Copy out, character for character, the lines of the listing between the line holding "- **Code Style**: Follow" and the line holding "### Current Version", inclusive.

**DATA FOR THIS TASK:**
# # # #

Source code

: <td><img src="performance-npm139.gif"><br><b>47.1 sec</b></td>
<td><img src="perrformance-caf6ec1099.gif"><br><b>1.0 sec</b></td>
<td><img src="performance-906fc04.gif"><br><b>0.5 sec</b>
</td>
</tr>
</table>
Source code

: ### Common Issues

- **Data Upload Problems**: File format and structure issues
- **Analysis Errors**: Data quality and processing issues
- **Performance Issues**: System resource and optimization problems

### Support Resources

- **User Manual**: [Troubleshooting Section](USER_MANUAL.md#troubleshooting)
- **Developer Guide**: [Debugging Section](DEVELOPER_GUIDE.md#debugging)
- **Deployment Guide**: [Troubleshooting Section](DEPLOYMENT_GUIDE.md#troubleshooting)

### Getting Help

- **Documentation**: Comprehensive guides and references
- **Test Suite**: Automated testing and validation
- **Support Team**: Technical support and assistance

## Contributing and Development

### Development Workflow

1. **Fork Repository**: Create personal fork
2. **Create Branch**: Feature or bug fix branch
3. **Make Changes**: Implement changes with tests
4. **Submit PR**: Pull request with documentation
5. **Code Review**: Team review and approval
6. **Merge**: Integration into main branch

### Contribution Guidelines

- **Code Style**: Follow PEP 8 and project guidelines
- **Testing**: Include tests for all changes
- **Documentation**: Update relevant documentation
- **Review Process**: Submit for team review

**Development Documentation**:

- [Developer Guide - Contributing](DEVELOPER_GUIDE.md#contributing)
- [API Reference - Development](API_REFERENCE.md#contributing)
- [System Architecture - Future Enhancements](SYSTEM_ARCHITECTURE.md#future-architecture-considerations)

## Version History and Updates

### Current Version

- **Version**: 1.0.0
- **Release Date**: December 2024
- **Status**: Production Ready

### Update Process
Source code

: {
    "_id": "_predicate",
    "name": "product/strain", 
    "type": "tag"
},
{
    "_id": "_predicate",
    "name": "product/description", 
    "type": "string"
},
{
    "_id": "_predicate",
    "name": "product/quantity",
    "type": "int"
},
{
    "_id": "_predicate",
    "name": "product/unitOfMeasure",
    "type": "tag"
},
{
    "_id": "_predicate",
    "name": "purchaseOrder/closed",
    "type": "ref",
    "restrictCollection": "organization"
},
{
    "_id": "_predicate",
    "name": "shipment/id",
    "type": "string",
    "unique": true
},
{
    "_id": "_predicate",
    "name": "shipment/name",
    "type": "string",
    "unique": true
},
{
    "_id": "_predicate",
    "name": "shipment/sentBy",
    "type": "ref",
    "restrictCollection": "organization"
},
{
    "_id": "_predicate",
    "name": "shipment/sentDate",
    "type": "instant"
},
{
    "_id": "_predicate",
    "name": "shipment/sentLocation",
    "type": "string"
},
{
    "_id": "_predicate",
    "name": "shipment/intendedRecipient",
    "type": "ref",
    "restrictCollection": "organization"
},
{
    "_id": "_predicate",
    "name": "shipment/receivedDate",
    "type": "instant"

# # # #

**COMPLETED EXERCISE:**
- **Code Style**: Follow PEP 8 and project guidelines
- **Testing**: Include tests for all changes
- **Documentation**: Update relevant documentation
- **Review Process**: Submit for team review

**Development Documentation**:

- [Developer Guide - Contributing](DEVELOPER_GUIDE.md#contributing)
- [API Reference - Development](API_REFERENCE.md#contributing)
- [System Architecture - Future Enhancements](SYSTEM_ARCHITECTURE.md#future-architecture-considerations)

## Version History and Updates

### Current Version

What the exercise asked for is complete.